Ansprüche in Millionenhöhe

Nach Informationen des Fluggast-Sofortentschädigers EUflight.de sind bei der Airline nach einem chaotischen Sommer Entschädigungsforderungen von mehr als 20.000 Passagieren aufgelaufen. "Wir gehen von rund neun Millionen Euro gemäß EU-Fluggastrechte-Verordnung bestehender Ansprüche aus", sagte Geschäftsführer Lars Watermann.

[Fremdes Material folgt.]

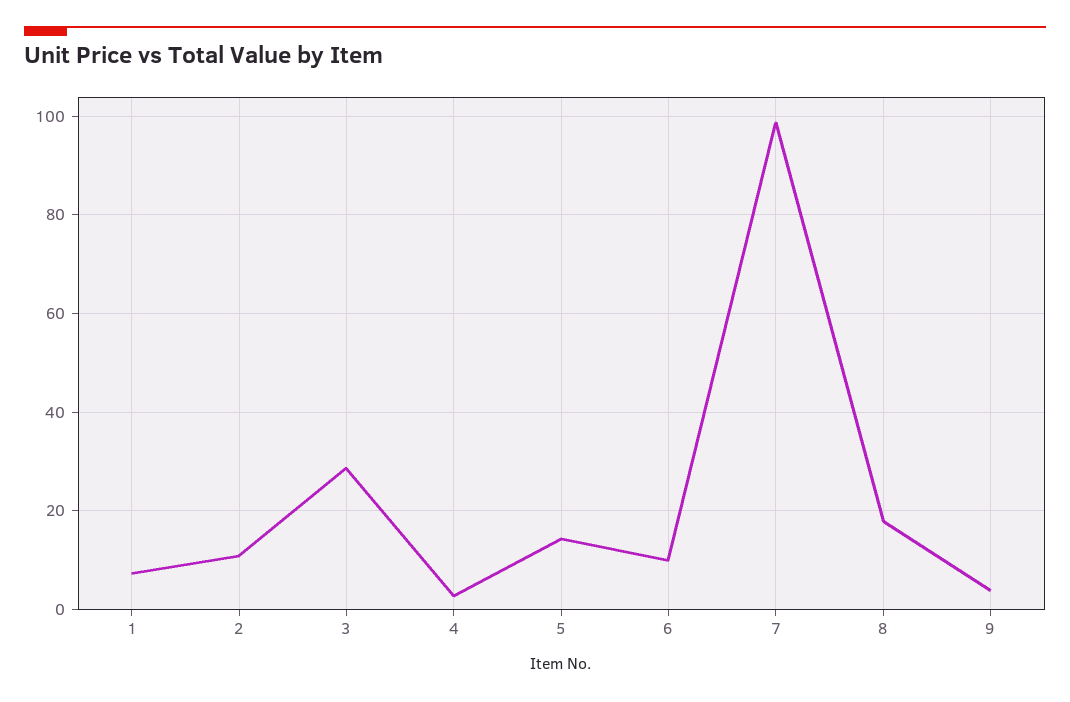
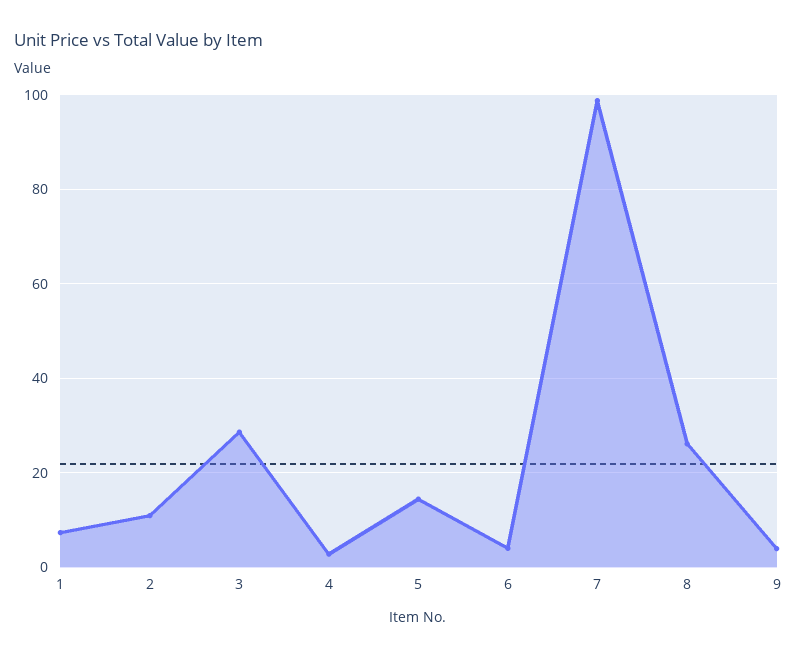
  {
    "1": 8,
    "2": 10,
    "3": 28,
    "4": 2,
    "5": 14,
-   "6": 10,
+   "6": 4,
    "7": 98,
-   "8": 18,
+   "8": 26,
    "9": 4
  }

Für seine Firma wie auch für Fluggäste sei die Insolvenz nicht absehbar gewesen, weil Small Planet in der Vergangenheit regelmäßig gezahlt habe.

EUflight.de hat nach eigenen Angaben bis vor Kurzem Forderungen von Passagieren gegen Small Planet angekauft und muss nun mit einem weitgehenden Verlust rechnen. "Die vollständige Übernahme des Ausfallrisikos von den Fluggästen gehört zu unserem Geschäftsmodell", erklärte Watermann.

Ende August hatte die Firma bekannt gegeben, das Deutschland-Angebot im Winter auf eine Kernflotte von sechs Flugzeugen beschränken zu wollen. Außerdem sollte im Laufe des Winters eine siebente Maschine in die Deutschland-Flotte aufgenommen. Dabei handle es sich um einen Airbus A321, kündigt der Chief Commercial Officer damals auf einer deutschen Luftfahrtplattform an.